O jornalista Leonardo Vieceli colabora com a colunista Marta Sfredo, titular deste espaço.
Considerado um dos pais do Plano Real, Gustavo Franco lamenta o fato de o país estar "demorando muito" para avançar na área econômica. Ex-presidente do Banco Central (BC), o economista conversou com a coluna em Porto Alegre, no fim de novembro, antes de seminário da Fundação Família Previdência. Na entrevista a seguir, avalia a condução da área econômica no governo Jair Bolsonaro e conta o que o fez recusar convite para o BNDES.
O senhor foi presidente do BC no governo Fernando Henrique Cardoso (FHC). Há alguma semelhança da época na área econômica com a gestão Bolsonaro?
São dois momentos históricos completamente diferentes. Um elemento de comparação vale ser destacado: o relacionamento da pauta econômica com o presidente. Fiz parte de um governo em que o presidente tinha sido ministro da Fazenda. Ele trouxe para a Presidência os temas econômicos com os quais lidou quando ministro. Estavam organicamente ligados à prática da Presidência e ao projeto de governo. Não é o que temos hoje.
Por quê?
O presidente Bolsonaro não foi eleito a partir dos temas da economia. Isso não foi especialmente debatido durante a eleição. Não é algo polêmico que estou falando. Bolsonaro reconhece. O próprio presidente diz que a economia não é o assunto dele, que o ministro Paulo Guedes cuida disso. Não foi a economia que o elegeu. É uma diferença de prioridades nas duas gestões (FHC e a atual). São diferentes circunstâncias, com diferentes Congressos. Os desafios da economia também são diferentes. Vamos aguardar, torcer. Rezar um pouquinho também ajuda (risos).

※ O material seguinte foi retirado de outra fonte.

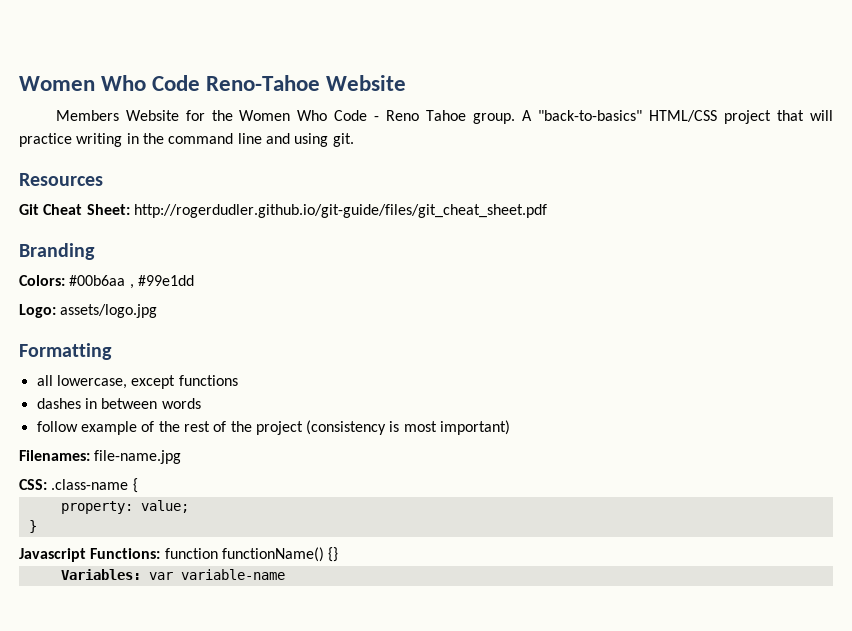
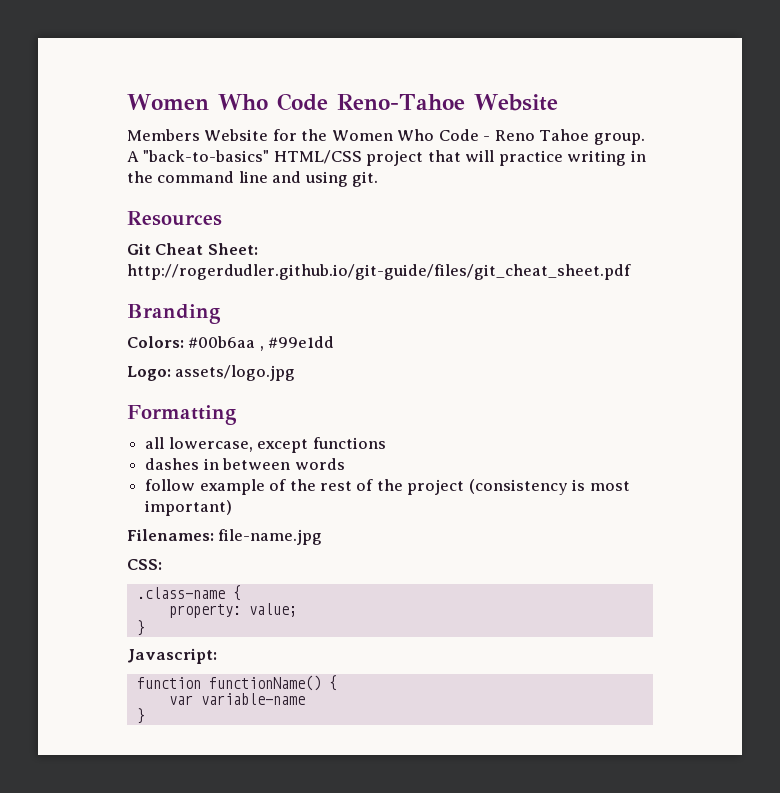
(47, 484) none -> (162, 564) //
[19,547,339,562] [60,569,141,580] Javascript Functions: function functionName() {} // Variables: -> [127,648,217,664] [136,675,337,691] Javascript: // function functionName() { //
(285, 574) none -> [136,708,145,724] // }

Como avalia o trabalho da atual gestão do BC, comandada pelo presidente Roberto Campos Neto?
A gestão é muito boa. Há continuidade na política monetária. Nenhum reparo a fazer. Está trabalhando muito bem.
Qual deve ser a prioridade do governo na economia em 2020?
As prioridades são conhecidas. É sempre um desafio a articulação entre o Planalto e o parlamento para utilizar melhor a energia política e a vontade de fazer. Essa arte é muito específica. Creio que o povo de Brasília sabe como fazer isso. O momento econômico é de transição profunda, de o Brasil achar novo local na economia internacional, de redefinição do papel do Estado e do setor privado. São transformações profundas. Estamos demorando muito tempo como sociedade para lidar com os desafios. É uma pena. Enquanto isso, a Ásia triplicou de tamanho. Estamos ficando para trás. É uma pena ver oportunidades perdidas, ver os meninos indo para o Exterior, sem voltar ao país. O Brasil sempre foi esperançoso em relação ao futuro. Não podemos perder essa mística.
Em abril, no Fórum da Liberdade, em Porto Alegre, o secretário especial de Desestatização do governo federal, Salim Mattar, anunciou que o senhor seria o novo presidente do conselho de administração do BNDES. Por que a ida ao banco não se confirmou?
De fato, o secretário fez o anúncio naquela ocasião. Estávamos conversando sobre a possibilidade de um cargo no conselho do BNDES. Porém, houve objeções dentro do governo. Aí, o plano mudou um pouco. Preferi não entrar.